Available records:

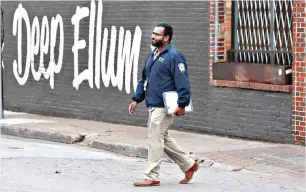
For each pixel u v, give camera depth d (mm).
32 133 23812
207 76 22562
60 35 27500
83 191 14992
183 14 23172
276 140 20828
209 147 20078
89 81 26438
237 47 22328
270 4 21281
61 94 27609
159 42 15422
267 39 21422
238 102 21734
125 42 25078
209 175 17078
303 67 19969
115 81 25469
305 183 16188
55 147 21391
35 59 28641
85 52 26562
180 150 15828
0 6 28438
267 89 20875
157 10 23938
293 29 20172
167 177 16750
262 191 15359
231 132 21953
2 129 24984
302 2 19875
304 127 20109
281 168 17562
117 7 25281
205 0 22469
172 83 15383
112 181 16125
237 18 22281
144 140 21344
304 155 18953
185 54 23156
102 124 25281
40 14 28344
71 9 27000
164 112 15383
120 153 20625
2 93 26625
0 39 26391
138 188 15383
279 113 20703
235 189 15508
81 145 22281
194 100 22938
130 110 16109
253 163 18047
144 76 15977
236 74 21672
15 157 18969
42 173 16859
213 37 22328
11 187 15227
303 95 20031
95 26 26141
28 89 29000
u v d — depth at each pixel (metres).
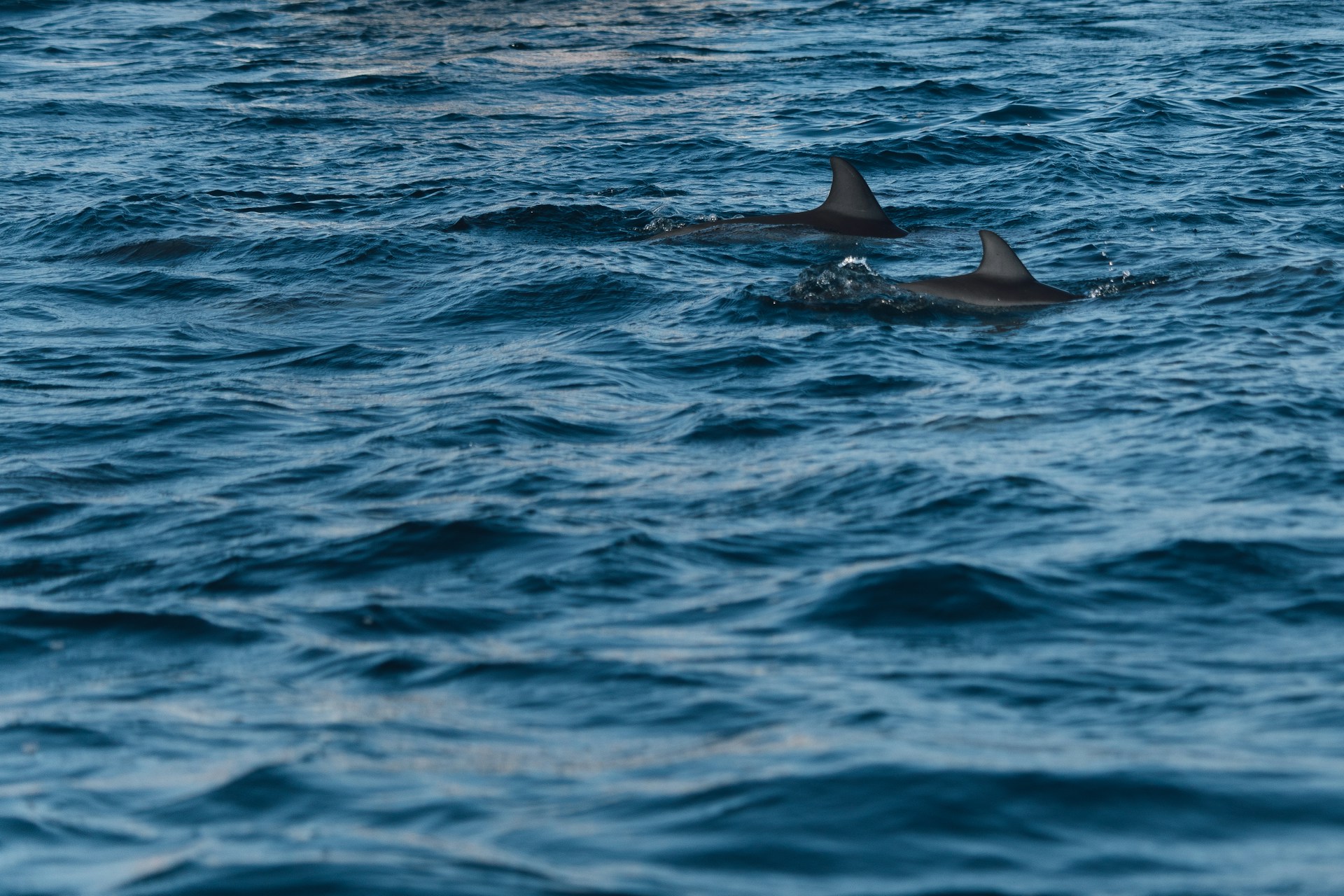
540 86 52.53
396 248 28.62
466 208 32.44
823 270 23.44
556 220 30.64
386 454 16.50
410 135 43.44
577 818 7.86
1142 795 7.92
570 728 9.30
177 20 76.06
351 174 37.44
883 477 14.50
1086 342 20.00
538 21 73.25
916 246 27.33
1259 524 12.88
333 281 26.78
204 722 9.71
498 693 9.95
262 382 20.42
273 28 72.94
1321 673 9.88
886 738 8.81
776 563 12.47
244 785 8.52
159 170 38.84
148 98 52.03
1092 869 7.15
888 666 10.16
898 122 41.34
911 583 11.62
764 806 7.86
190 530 14.16
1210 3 68.00
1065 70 49.88
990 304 22.14
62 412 18.92
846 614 11.17
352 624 11.46
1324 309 21.22
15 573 13.18
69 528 14.42
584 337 21.67
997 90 46.31
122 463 16.66
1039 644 10.52
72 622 11.80
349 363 21.30
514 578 12.32
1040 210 30.19
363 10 78.94
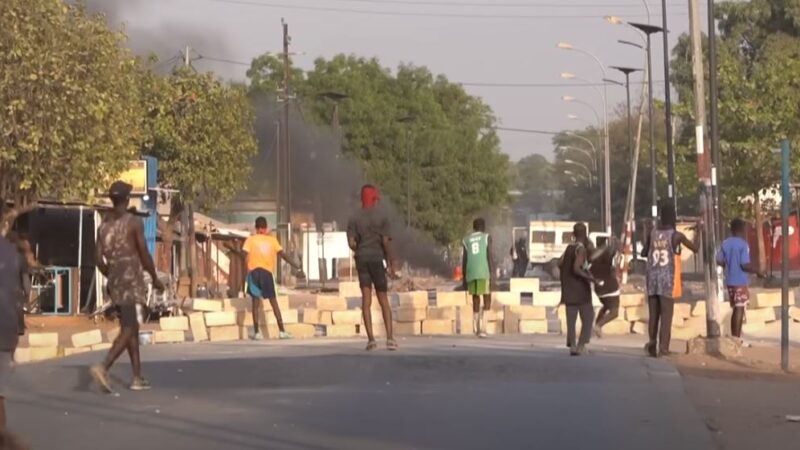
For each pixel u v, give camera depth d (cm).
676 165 8675
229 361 2486
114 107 4834
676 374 2362
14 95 4422
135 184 5794
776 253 7694
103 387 2103
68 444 1675
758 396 2155
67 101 4512
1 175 4559
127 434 1750
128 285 2102
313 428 1791
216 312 3431
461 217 13438
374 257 2678
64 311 5147
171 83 7169
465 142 13588
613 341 3294
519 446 1658
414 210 13100
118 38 4797
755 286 6762
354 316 3503
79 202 4894
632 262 9206
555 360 2523
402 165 13025
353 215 2706
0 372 1564
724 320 3550
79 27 4619
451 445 1664
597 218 16188
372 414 1914
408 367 2419
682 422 1834
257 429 1784
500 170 14000
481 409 1958
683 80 11906
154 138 6994
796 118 7400
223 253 8800
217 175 7194
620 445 1664
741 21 11450
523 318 3584
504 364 2439
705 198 2884
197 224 8531
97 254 2120
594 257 3472
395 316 3534
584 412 1923
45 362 2581
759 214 7356
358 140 12875
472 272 3356
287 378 2308
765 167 7369
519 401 2036
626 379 2294
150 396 2102
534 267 9669
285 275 9925
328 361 2473
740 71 8038
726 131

Exercise: Return, word for word, the line containing "79 202 4894" and all lines after it through the last line of the records, and nothing else.

Exercise response:
79 202 4894
632 262 9206
555 360 2523
402 165 13025
353 215 2706
0 372 1564
724 320 3550
79 27 4619
451 445 1664
597 218 16188
372 414 1914
408 367 2419
682 422 1834
257 429 1784
500 170 14000
481 409 1958
683 80 11906
154 138 6994
796 118 7400
223 253 8800
217 175 7194
620 445 1664
741 21 11450
523 318 3584
504 364 2439
705 198 2884
197 224 8531
97 254 2120
594 257 3472
395 316 3534
584 412 1923
45 362 2581
759 214 7356
358 140 12875
472 272 3356
287 378 2308
765 167 7369
519 401 2036
626 379 2294
150 396 2102
534 267 9669
285 275 9925
328 361 2473
740 71 8038
726 131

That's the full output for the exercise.